Java Lambda Expression with Non-final Function Paramter

Question

I am trying to simply time a function by using the Runnable interface to wrap around whichever function I need.

private static double time(Runnable runnable) { // returns how long runnable took
    long startTime = System.nanoTime();
    runnable.run();
    return (System.nanoTime() - startTime) / 1000000000.0;
}

then I could simply do the following:

double durationOfFunctionA = time(Driver::functionA); // functionA belongs in class Driver

however, if I have a function that takes a parameter, it must be modified to:

double durationOfFunctionB = time(() -> functionB(someParameter));

The problem I am having is that 'someParameter' must be final or effectively final. Is there any workaround this problem? I have seen loops with forEach, but I need this parameter to be exponential from 1, 10, 100 -> until a condition is met. The code is this:

public static void main(String[] args) {
    double timer = 0;
    int size = 1;

    while(timer <= 10) {
        timer = time(() -> functionB(size));
        size *= 10;
    }
}

I require functionB to take in a parameter because I want to test the complexity/big-O of it. I am worried that I am not coding/using lambda expressions the correct way. If someone can help solve this problem or find another solution, that would be appreciated.

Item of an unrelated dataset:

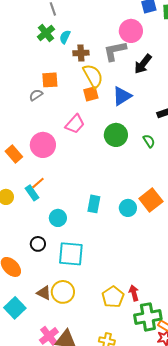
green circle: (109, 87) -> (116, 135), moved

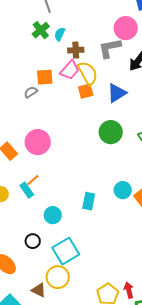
pink trapezoid: (75, 124) -> (70, 70), moved
cyan circle: (128, 208) -> (123, 190), moved
cyan square: (71, 254) -> (66, 251), turned -36
yellow circle: (63, 292) -> (58, 277), moved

As a side note, I do know that I don't have to make this so complex with a Runnable interface, I can just do the timing right in the while loop. However, I just wanted to see if it were possible to do such a thing both so I could just input some function to test, and as syntactic sugar.

Answer 1

You can simply copy the variable value to separate final variable like this:

double timer = 0;
int size = 0;
while(true) {
  final finalSize = size;
  timer = time(() -> functionB(finalSize));
  size *= 10;
}

Also, I can advice you to make some more timing functions for various amount of parameters for functions you want to time. Here how you can do it:

public class Test {

    public static void main(final String[] args) {
        int ttt = 0;
        time(ttt, Test::func);
        time(ttt, ttt, Test::func);
    }

    public static void func(int i) {

    }

    public static void func(int i, int j) {

    }

    public static <T> double time(T arg, Consumer<T> func) {
        long startTime = System.nanoTime();
        func.accept(arg);
        return (System.nanoTime() - startTime) / 1000000000.0;
    }

    public static <T1, T2> double time(T1 arg1, T2 arg2, BiConsumer<T1, T2> func) {
        long startTime = System.nanoTime();
        func.accept(arg1, arg2);
        return (System.nanoTime() - startTime) / 1000000000.0;
    }

}

Answer 2

Try this.

public static void main(String[] args) {
    double timer = 0;
    final int[] size = {1};

    while(timer <= 10) {
        timer = time(() -> functionB(size[0]));
        size[0] *= 10;
    }
}

Lambda expression refers to the free variables by copying them inside. So the free varibles must not be changed (must be final). But when you pass size[0], lambda expression copies array variable size. It is final.